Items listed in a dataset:

%%

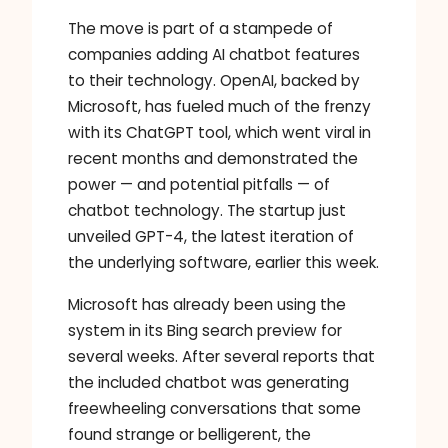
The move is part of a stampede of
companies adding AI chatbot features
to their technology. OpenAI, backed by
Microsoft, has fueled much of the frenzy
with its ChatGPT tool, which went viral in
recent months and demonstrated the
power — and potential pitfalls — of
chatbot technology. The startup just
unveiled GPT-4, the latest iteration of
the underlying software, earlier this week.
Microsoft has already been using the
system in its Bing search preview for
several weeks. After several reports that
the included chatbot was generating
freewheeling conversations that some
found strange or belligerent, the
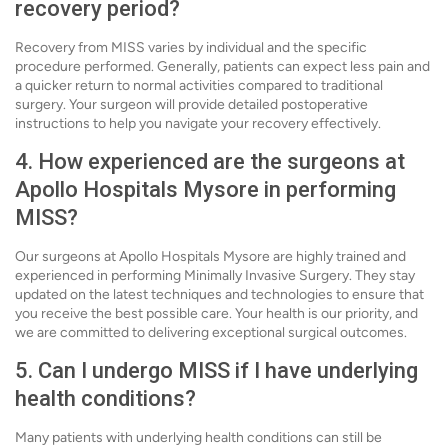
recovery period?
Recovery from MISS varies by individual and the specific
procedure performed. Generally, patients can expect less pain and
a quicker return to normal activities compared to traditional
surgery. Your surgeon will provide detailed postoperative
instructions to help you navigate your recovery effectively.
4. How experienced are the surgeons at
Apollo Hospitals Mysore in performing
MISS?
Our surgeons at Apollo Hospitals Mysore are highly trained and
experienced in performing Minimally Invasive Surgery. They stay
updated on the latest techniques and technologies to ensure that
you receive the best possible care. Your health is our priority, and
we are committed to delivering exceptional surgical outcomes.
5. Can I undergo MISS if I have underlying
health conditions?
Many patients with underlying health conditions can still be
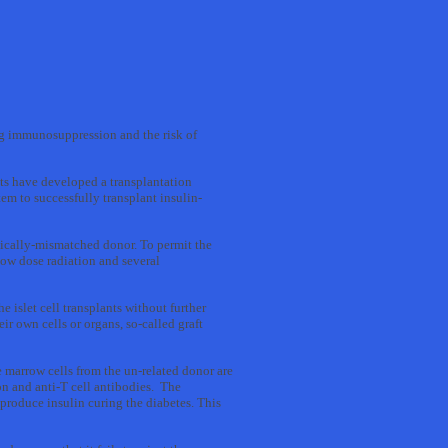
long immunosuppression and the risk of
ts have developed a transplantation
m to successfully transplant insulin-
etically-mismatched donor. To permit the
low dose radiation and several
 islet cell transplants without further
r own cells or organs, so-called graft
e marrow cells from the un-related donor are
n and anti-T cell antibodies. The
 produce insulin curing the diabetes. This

%%

Problem to solve: Make an exact copy of the lines above, starting at the line that contains "a quicker return" and running through the final line of the entries. Omit the pictures.

Your response:
a quicker return to normal activities compared to traditional
surgery. Your surgeon will provide detailed postoperative
instructions to help you navigate your recovery effectively.
4. How experienced are the surgeons at
Apollo Hospitals Mysore in performing
MISS?
Our surgeons at Apollo Hospitals Mysore are highly trained and
experienced in performing Minimally Invasive Surgery. They stay
updated on the latest techniques and technologies to ensure that
you receive the best possible care. Your health is our priority, and
we are committed to delivering exceptional surgical outcomes.
5. Can I undergo MISS if I have underlying
health conditions?
Many patients with underlying health conditions can still be
long immunosuppression and the risk of
ts have developed a transplantation
m to successfully transplant insulin-
etically-mismatched donor. To permit the
low dose radiation and several
 islet cell transplants without further
r own cells or organs, so-called graft
e marrow cells from the un-related donor are
n and anti-T cell antibodies. The
 produce insulin curing the diabetes. This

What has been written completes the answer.